Audi-Symbol leuchtet an einer Hausfassade
Der Verein Deutsche Sprache, der das Gendern generell ablehnt, hatte die Klage gegen Audi unterstützt
© LaPresse.Alessandro Bremec/LaPre/ / Picture Alliance
Weil ein VW-Mitarbeiter sich daran gestört hatte, dass die Konzerntochter Audi in der Kommunikation von "Mitarbeiter_innen" spricht, hatte er Klage gegen den Autobauer eingereicht. Das Gericht wies dies jedoch als unbegründet ab.

Das Landgericht Ingolstadt hat eine Klage gegen einen Leitfaden für geschlechtergerechte Sprache bei der Audi AG abgewiesen. Ein Mitarbeiter der Konzernmutter VW, der mit Audi-Kollegen zusammenarbeiten muss, hatte den Ingolstädter Autohersteller auf Unterlassung verklagt (der stern hatte berichtet). Er hatte sich daran gestört, dass die Audi-Mitarbeiter in der Kommunikation mit ihm wegen des Leitfadens Gender-Formen mit Unterstrich ("Mitarbeiter_innen") nutzen.

Wie die Zivilkammer am Freitag entschied, gibt es keinen Unterlassungsanspruch des Klägers. Der Vorsitzende Richter Christoph Hellerbrand betonte, dass der VW-Mitarbeiter nicht zur aktiven Nutzung des Leitfadens verpflichtet sei, weil dieser sich nur an Audi-Mitarbeiter richte. Der Kläger kündigte an, dass Urteil nun mit seinen Anwälten prüfen zu wollen. "Dass es weitere Schritte gibt, schließe ich explizit nicht aus", sagte er zu möglichen Rechtsmitteln.

Aus "Audianern" wurde "Audianer_innen"

Audi hatte im März 2021 "zur besseren Sichtbarkeit geschlechtlicher Vielfalt" einen Leitfaden für gendersensible Sprache eingeführt. Dabei geht es darum, wie die Mitarbeiterinnen und Mitarbeiter schriftlich gendersensibel kommunizieren sollen. Audi schlägt entweder neutrale Formulierungen ("Führungskraft" statt "Chef") oder den sogenannten Gender-Gap vor, mit dem die männliche und die weibliche Form mit einem Unterstrich verbunden wird – so werden auch aus den bisherigen "Audianern" die "Audianer_innen".

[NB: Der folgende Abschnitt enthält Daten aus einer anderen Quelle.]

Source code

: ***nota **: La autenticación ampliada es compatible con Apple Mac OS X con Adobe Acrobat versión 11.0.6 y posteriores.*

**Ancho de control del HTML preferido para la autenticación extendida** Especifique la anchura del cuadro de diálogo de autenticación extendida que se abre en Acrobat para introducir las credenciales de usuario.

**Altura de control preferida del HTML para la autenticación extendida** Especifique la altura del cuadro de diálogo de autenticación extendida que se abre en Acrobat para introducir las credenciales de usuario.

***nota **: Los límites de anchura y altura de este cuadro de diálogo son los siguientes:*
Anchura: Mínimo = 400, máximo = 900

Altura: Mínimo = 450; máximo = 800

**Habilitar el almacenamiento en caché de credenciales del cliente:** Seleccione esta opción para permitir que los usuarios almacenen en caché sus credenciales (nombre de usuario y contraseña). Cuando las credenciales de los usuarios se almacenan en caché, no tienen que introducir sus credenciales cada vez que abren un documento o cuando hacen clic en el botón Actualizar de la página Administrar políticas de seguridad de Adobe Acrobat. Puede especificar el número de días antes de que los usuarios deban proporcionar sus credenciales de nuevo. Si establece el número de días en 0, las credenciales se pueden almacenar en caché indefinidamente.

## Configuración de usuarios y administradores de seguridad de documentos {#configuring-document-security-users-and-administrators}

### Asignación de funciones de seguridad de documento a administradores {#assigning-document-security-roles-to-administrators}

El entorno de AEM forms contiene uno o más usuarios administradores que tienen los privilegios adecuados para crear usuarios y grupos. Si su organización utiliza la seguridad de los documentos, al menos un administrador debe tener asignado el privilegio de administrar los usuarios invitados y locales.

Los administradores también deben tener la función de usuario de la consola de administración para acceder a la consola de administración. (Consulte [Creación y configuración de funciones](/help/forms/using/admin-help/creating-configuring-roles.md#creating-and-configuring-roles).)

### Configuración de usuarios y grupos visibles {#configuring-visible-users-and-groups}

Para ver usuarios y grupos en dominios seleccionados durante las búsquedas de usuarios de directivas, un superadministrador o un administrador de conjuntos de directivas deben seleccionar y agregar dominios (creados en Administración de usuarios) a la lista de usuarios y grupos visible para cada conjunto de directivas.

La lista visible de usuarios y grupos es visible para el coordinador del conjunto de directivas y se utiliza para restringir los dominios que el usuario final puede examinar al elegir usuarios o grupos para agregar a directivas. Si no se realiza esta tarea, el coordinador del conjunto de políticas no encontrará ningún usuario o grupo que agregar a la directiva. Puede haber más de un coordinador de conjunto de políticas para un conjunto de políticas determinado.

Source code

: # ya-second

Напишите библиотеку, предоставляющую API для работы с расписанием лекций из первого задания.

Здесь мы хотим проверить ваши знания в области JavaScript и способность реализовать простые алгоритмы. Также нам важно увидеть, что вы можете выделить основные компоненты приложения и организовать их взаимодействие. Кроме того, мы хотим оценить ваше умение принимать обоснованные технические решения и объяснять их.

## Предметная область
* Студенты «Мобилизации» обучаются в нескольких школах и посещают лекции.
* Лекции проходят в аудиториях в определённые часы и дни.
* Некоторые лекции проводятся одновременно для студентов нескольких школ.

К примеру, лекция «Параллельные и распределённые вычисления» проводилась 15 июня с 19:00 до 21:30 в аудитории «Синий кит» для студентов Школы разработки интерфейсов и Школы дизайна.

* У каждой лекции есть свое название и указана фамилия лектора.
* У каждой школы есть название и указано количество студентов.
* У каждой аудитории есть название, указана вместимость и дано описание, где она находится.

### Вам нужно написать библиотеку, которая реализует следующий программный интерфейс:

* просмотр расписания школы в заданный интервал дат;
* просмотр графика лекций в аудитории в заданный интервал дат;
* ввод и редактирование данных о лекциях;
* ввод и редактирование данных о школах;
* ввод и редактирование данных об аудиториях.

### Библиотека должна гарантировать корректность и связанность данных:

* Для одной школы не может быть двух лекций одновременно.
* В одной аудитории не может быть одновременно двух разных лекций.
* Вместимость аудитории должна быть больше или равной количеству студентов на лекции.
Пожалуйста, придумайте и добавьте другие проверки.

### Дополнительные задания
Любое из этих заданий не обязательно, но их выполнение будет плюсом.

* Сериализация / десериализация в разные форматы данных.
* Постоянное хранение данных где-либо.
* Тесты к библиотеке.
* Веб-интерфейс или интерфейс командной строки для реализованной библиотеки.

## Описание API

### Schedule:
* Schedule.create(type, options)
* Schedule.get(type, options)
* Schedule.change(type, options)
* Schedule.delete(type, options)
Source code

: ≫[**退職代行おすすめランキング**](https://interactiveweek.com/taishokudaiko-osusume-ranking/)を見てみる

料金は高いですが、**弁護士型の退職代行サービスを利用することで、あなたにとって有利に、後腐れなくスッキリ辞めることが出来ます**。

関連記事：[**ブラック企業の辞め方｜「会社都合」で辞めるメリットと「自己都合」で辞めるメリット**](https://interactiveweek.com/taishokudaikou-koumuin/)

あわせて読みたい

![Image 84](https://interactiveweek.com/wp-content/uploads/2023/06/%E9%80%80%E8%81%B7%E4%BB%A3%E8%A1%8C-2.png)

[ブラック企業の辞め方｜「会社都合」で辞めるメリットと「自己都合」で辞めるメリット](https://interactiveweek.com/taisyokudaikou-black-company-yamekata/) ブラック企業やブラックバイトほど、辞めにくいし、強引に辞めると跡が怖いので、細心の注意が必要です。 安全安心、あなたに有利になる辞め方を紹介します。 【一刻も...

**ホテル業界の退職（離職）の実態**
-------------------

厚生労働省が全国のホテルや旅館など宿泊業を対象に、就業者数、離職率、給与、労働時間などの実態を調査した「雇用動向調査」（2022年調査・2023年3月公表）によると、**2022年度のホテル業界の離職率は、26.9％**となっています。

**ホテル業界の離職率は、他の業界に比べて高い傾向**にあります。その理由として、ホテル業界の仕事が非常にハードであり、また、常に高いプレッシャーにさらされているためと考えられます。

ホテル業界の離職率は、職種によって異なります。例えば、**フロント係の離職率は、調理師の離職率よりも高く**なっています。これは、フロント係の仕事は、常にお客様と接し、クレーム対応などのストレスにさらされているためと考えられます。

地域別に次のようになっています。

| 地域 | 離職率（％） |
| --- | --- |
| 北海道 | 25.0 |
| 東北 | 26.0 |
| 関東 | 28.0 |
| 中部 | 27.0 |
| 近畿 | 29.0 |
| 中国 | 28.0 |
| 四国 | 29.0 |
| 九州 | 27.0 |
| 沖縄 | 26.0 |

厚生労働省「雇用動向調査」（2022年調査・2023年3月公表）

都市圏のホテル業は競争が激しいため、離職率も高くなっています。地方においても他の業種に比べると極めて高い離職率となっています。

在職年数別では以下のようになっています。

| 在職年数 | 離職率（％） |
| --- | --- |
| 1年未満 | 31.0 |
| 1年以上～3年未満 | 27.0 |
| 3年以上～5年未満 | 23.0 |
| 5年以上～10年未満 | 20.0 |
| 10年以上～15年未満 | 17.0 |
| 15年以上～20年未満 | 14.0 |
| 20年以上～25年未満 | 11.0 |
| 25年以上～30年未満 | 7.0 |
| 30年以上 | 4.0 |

stern-DISKUTHEK: Sollte Gendern Pflicht sein?

Verein Deutsche Sprache hatte die Klage unterstützt

Der Verein Deutsche Sprache, der das Gendern generell ablehnt und von einer "Ideologie" spricht, hatte die Klage des Audi-Mitarbeiters unterstützt. "Unter dem Deckmantel der Gleichberechtigung wird durch das Gendern das Kommunikationsmittel Sprache geopfert", sagte der Verein im vergangenen Monat. Andere Organisationen der Sprachpflege hatten sich weniger deutlich geäußert, verwiesen wie die Gesellschaft für deutsche Sprache mitunter aber darauf, dass beim Gendern trotzdem die grammatikalischen Regeln eingehalten werden sollten.